Think of every operator as a node in a graph. Whenever you see a plus symbol (+) or any mathematical concept, just picture it as one of many nodes. The edges between these nodes represent the composition of mathematical functions. Specifically, the negative operator we’ve been studying is a node, and the incoming/outgoing edges of this node are how the Tensor transforms. A tensor flows through the graph, which is why this library is called TensorFlow!
Here’s a thought: every operator is a strongly typed function that takes input tensors of a dimension and produces output of the same dimension. Figure 2.3 is an example of how the Gaussian function can be designed using TensorFlow. The function is represented as a graph in which operators are nodes and edges represent interactions between nodes. This graph, as a whole, represents a complicated mathematical function (specifically, the Gaussian function). Small segments of the graph represent simple mathematical concepts, such as negation or doubling.
TensorFlow algorithms are easy to visualize. They can be simply described by flowcharts. The technical (and more correct) term for such a flowchart is a dataflow graph. Every arrow in a dataflow graph is called an edge. In addition, every state of the dataflow graph is called a node. The purpose of the session is to interpret your Python code into a dataflow graph, and then associate the computation of each node of the graph to the CPU or GPU.
You can also pass options to tf.Session. For example, TensorFlow automatically determines the best way to assign a GPU or CPU device to an operation, depending on what’s available. You can pass an additional option, log_device_placements=True, when creating a session, as shown in the following listing, which will show you exactly where on your hardware the computations are evoked.

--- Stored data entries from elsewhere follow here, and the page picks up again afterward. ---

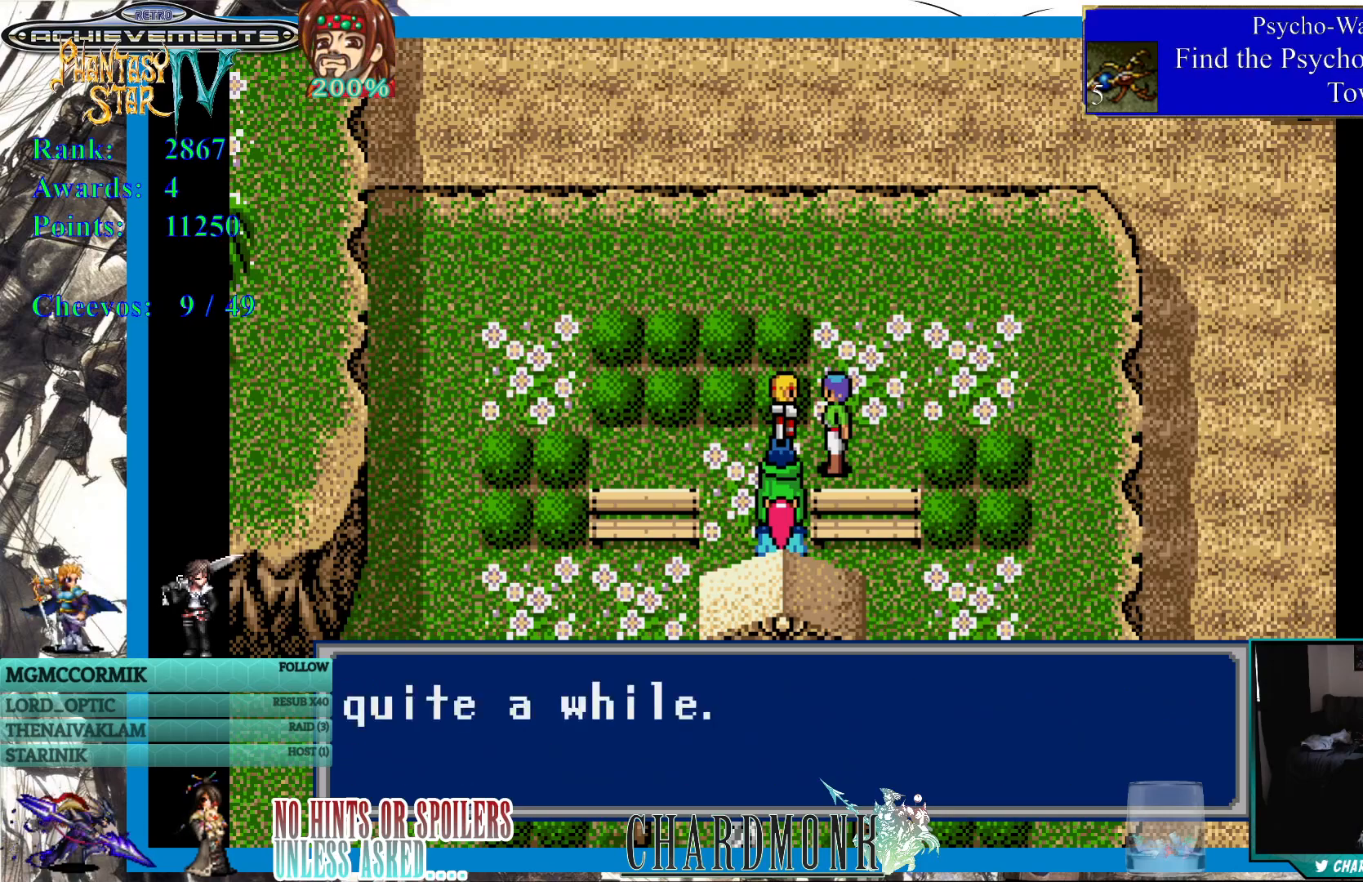
{"buttons": ["CIRCLE"], "left_stick": "center", "right_stick": "center", "events": [[50, "CIRCLE", "down"], [183, "CIRCLE", "up"], [483, "CIRCLE", "down"]]}
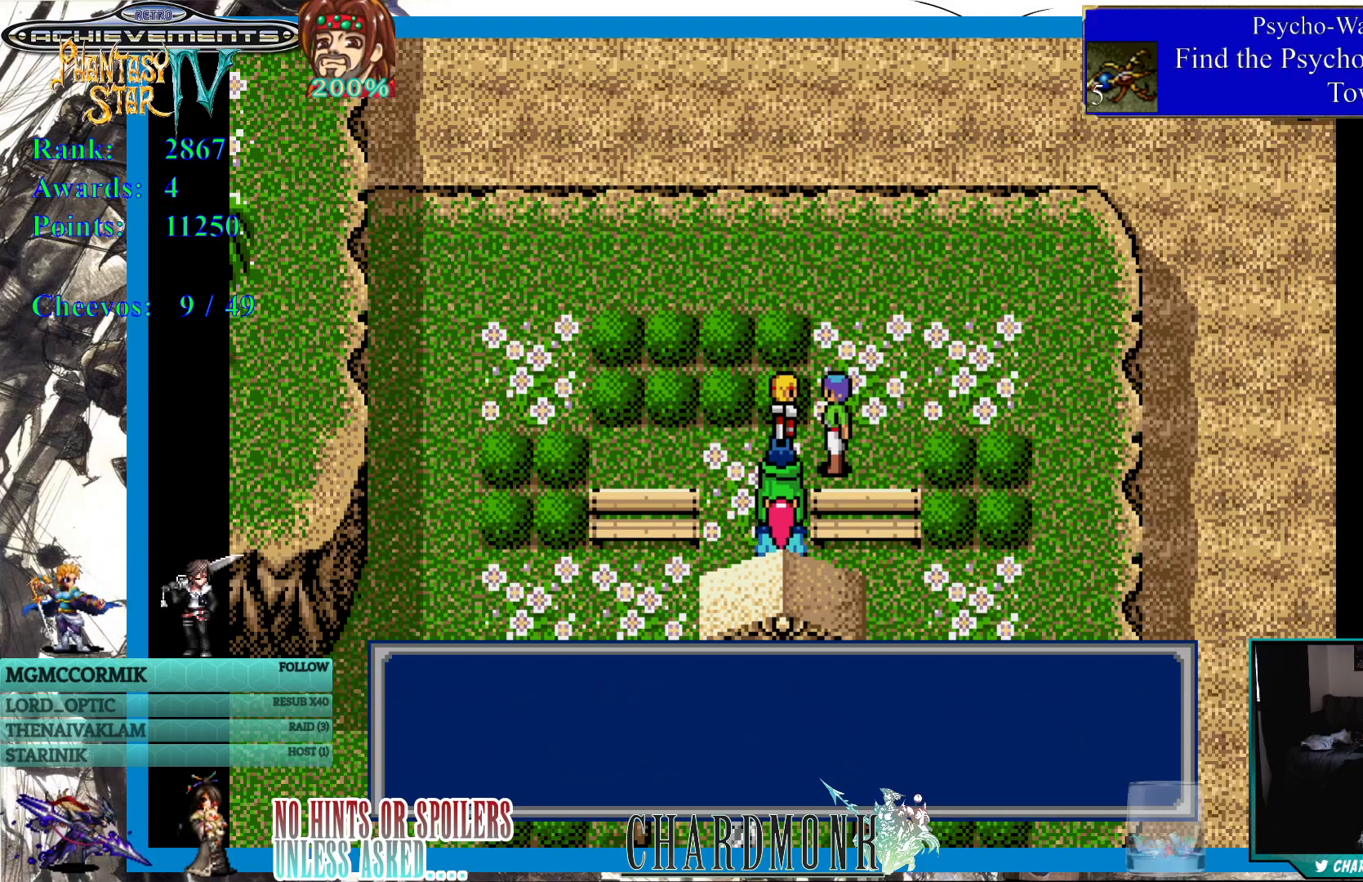
{"buttons": [], "left_stick": "center", "right_stick": "center", "events": [[83, "CIRCLE", "up"]]}
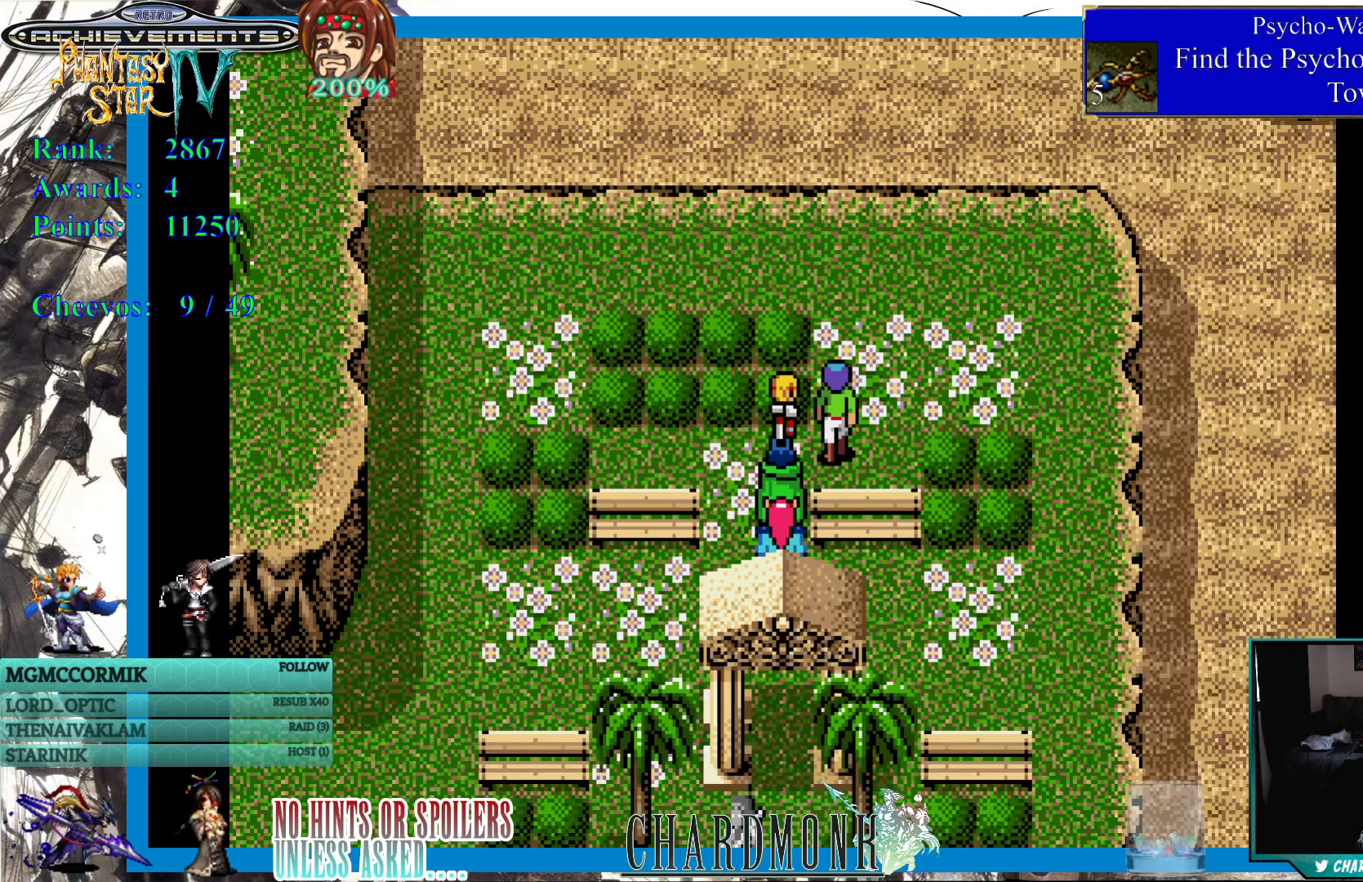
{"buttons": [], "left_stick": "center", "right_stick": "center", "events": []}
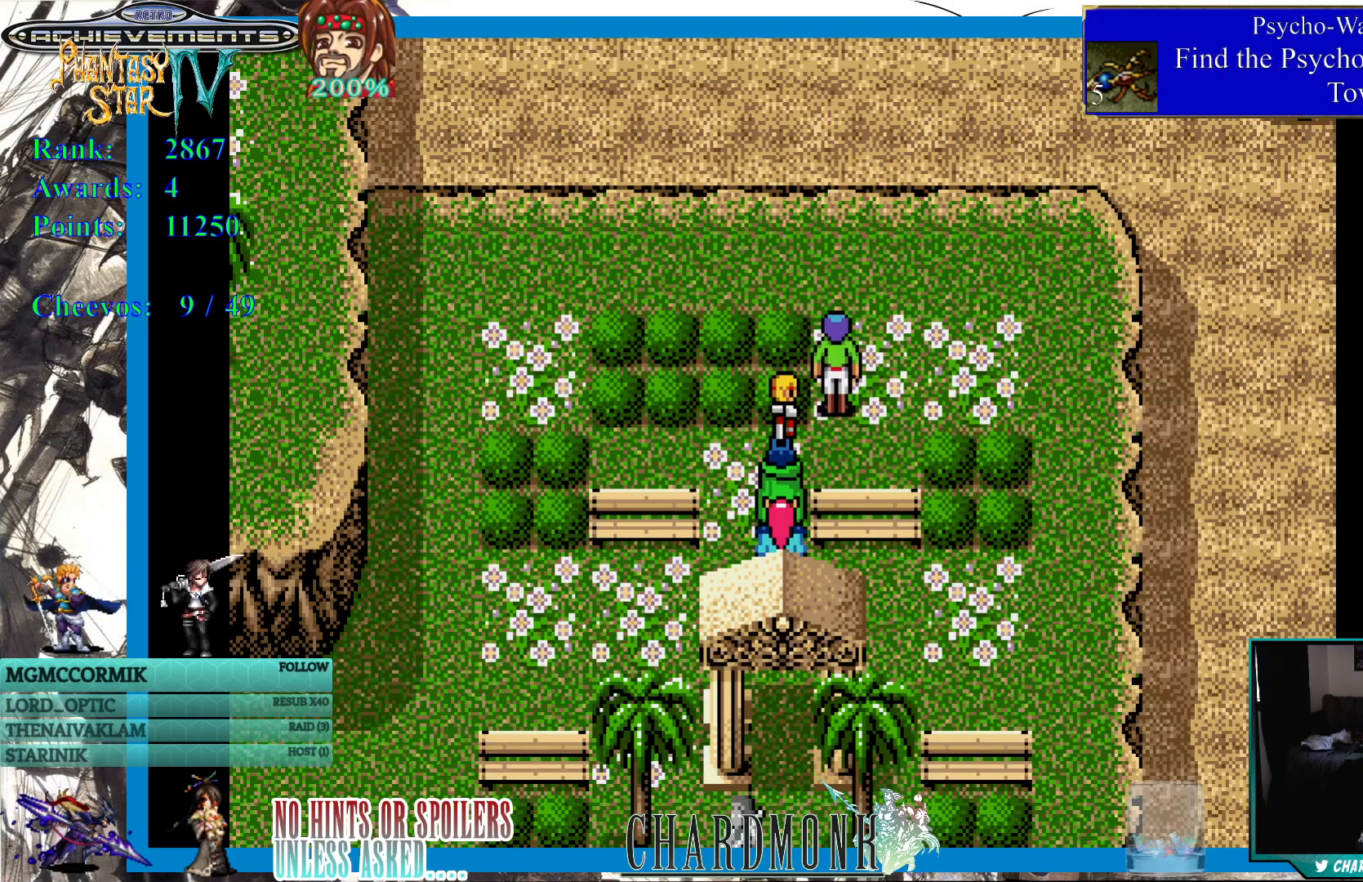
{"buttons": ["DPAD_LEFT"], "left_stick": "center", "right_stick": "center", "events": [[300, "DPAD_LEFT", "down"]]}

import tensorflow as tf x = tf.constant([[1., 2.]]) 1 negMatrix = tf.negative(x) 1 with tf.Session(config=tf.ConfigProto(log_device_placement=True)) as sess: 2 result = sess.run(negMatrix) 3 print(result) 4
This outputs info about which CPU/GPU devices are used in the session for each operation. For example, running listing 2.8 results in traces of output like the following to show which device was used to run the negation op:
Neg: /job:localhost/replica:0/task:0/cpu:0
Sessions are essential in TensorFlow code. You need to call a session to “run” the math. Figure 2.4 maps out how the components on TensorFlow interact with the machine-learning pipeline. A session not only runs a graph operation, but also can take placeholders, variables, and constants as input. We’ve used constants so far, but in later sections we’ll start using variables and placeholders. Here’s a quick overview of these three types of values:
The entire pipeline for machine learning with TensorFlow follows the flow of figure 2.4. Most of the code in TensorFlow consists of setting up the graph and session. After you design a graph and hook up the session to execute it, your code is ready to use!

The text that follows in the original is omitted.